──────── Texto fornecido
Nota da redação: Cristina Chacel morreu em 2020.
Aqui não vai um comentário, mas uma observação/dúvida: No trecho “Espelho meu, quem é mais bela do que eu?
Ela é berço, núcleo, raiz e matriz. Guarda meio século de história de um país continental”, não seria meio milênio? E uma memória: em 1986 ou 87, fiz uma matéria sobre a poluição na Baía de Guanabara para a revista Manchete. Aquelas matérias de 10 páginas que você fica um mês apurando. Percorri toda a Baía com uma lancha do DNOS (Departamento Nacional de Obras e Saneamento), vi a poluição pelas fábricas de sardinha em Niterói, o desmatamento no fundo da Baía pelas olarias, a Companhia Brasileira de Anibióticos, em Tanguá, município que na época era distrito de Itaboraí, descartando resíduos perigosos no mar, e por aí foi. Mas a conclusão final do engenheiro que me acompanhou era: se canalizassem o esgoto doméstico jogado nos rios Sarapuí, Iguaçu e um terceiro que não lembro, e jogassem na hora que a corrente sai da Baía, na parte profunda ali entre o Flamengo e a Fortaleza de Santa Cruz, mais de 50% do problema estaria sanado. Trinta anos se passaram e nem isso foi feito. Tratar esgoto então…
Só faltou falar mais dos lixões clandestino em São Gonçalo e Duque de caxias.
────────────────
──────── Dados fornecidos
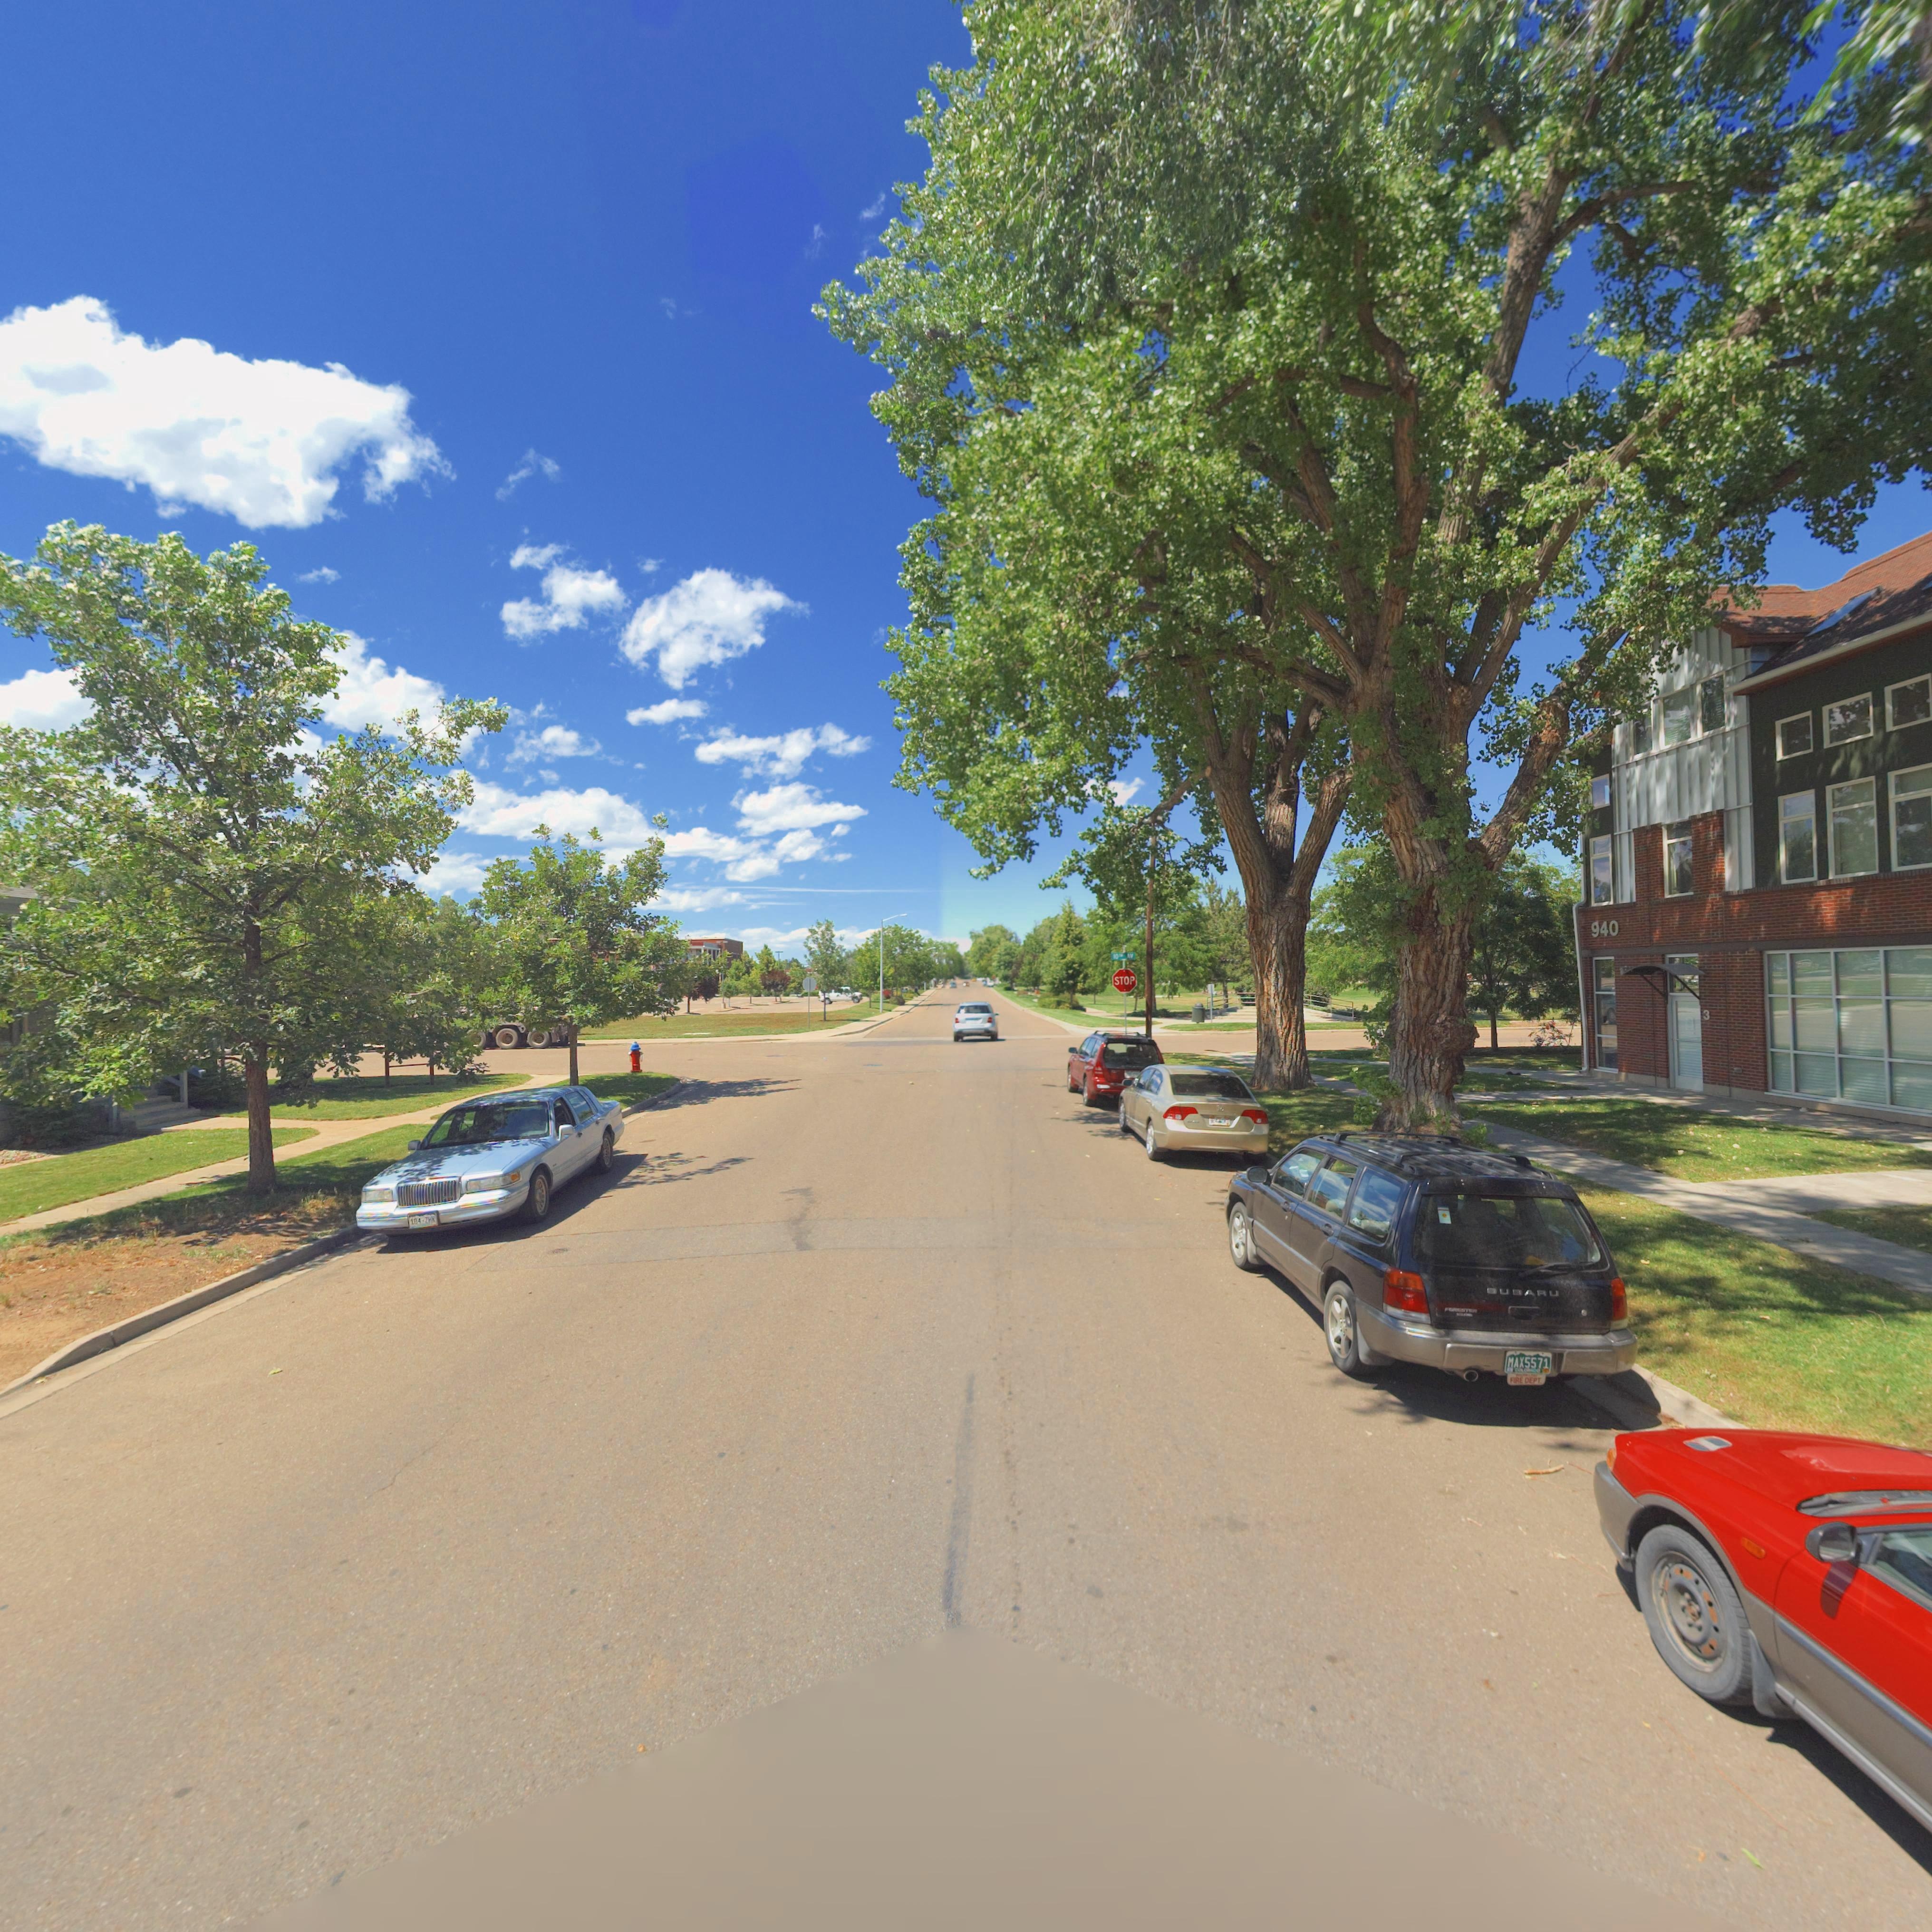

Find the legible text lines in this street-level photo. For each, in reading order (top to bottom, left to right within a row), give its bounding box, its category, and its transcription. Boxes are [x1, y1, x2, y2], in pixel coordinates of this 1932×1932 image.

[1590, 919, 1619, 937] StreetNumber: 940
[1113, 953, 1134, 959] StreetName: 10** AV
────────────────
Conjunto de tarefas
(a) Como fica em inglês a frase "Trinta anos se passaram e nem isso foi feito.", do comentário sobre a Baía de Guanabara?
(b) Quais municípios são citados no comentário sobre a Baía de Guanabara? Liste todos, na ordem em que aparecem.

Respostas em ordem
(a) Thirty years have gone by and not even that has been done.

(b)
Niterói
Tanguá
Itaboraí
São Gonçalo
Duque de caxias